▶ REQUIREMENT
Set down the full listing exactly as given. Any pictures are to be left out.

________

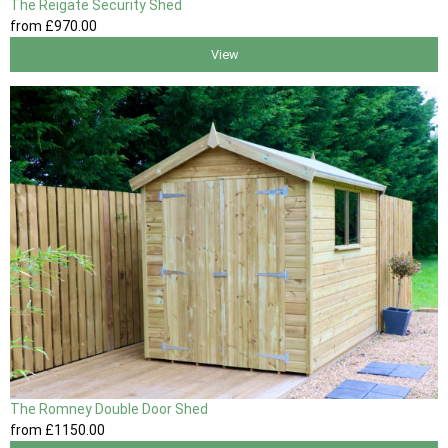
The Reigate Security Shed
from
£970
.00
View
The Romney Double Door Shed
from
£1150
.00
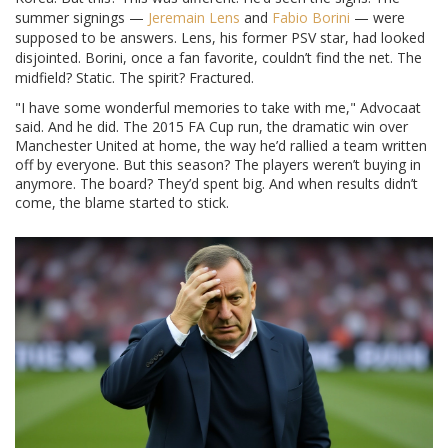
summer signings —
Jeremain Lens
and
Fabio Borini
— were
supposed to be answers. Lens, his former PSV star, had looked
disjointed. Borini, once a fan favorite, couldn’t find the net. The
midfield? Static. The spirit? Fractured.
"I have some wonderful memories to take with me," Advocaat
said. And he did. The 2015 FA Cup run, the dramatic win over
Manchester United at home, the way he’d rallied a team written
off by everyone. But this season? The players weren’t buying in
anymore. The board? They’d spent big. And when results didn’t
come, the blame started to stick.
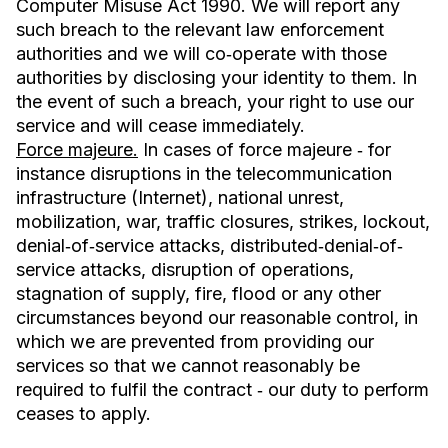
Computer Misuse Act 1990. We will report any
such breach to the relevant law enforcement
authorities and we will co‐operate with those
authorities by disclosing your identity to them. In
the event of such a breach, your right to use our
service and will cease immediately.
Force majeure.
In cases of force majeure ‐ for
instance disruptions in the telecommunication
infrastructure (Internet), national unrest,
mobilization, war, traffic closures, strikes, lockout,
denial‐of‐service attacks, distributed‐denial‐of‐
service attacks, disruption of operations,
stagnation of supply, fire, flood or any other
circumstances beyond our reasonable control, in
which we are prevented from providing our
services so that we cannot reasonably be
required to fulfil the contract ‐ our duty to perform
ceases to apply.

________

▶ EXERCISE RESULT
The Reigate Security Shed
from
£970
.00
View
The Romney Double Door Shed
from
£1150
.00
summer signings —
Jeremain Lens
and
Fabio Borini
— were
supposed to be answers. Lens, his former PSV star, had looked
disjointed. Borini, once a fan favorite, couldn’t find the net. The
midfield? Static. The spirit? Fractured.
"I have some wonderful memories to take with me," Advocaat
said. And he did. The 2015 FA Cup run, the dramatic win over
Manchester United at home, the way he’d rallied a team written
off by everyone. But this season? The players weren’t buying in
anymore. The board? They’d spent big. And when results didn’t
come, the blame started to stick.
Computer Misuse Act 1990. We will report any
such breach to the relevant law enforcement
authorities and we will co‐operate with those
authorities by disclosing your identity to them. In
the event of such a breach, your right to use our
service and will cease immediately.
Force majeure.
In cases of force majeure ‐ for
instance disruptions in the telecommunication
infrastructure (Internet), national unrest,
mobilization, war, traffic closures, strikes, lockout,
denial‐of‐service attacks, distributed‐denial‐of‐
service attacks, disruption of operations,
stagnation of supply, fire, flood or any other
circumstances beyond our reasonable control, in
which we are prevented from providing our
services so that we cannot reasonably be
required to fulfil the contract ‐ our duty to perform
ceases to apply.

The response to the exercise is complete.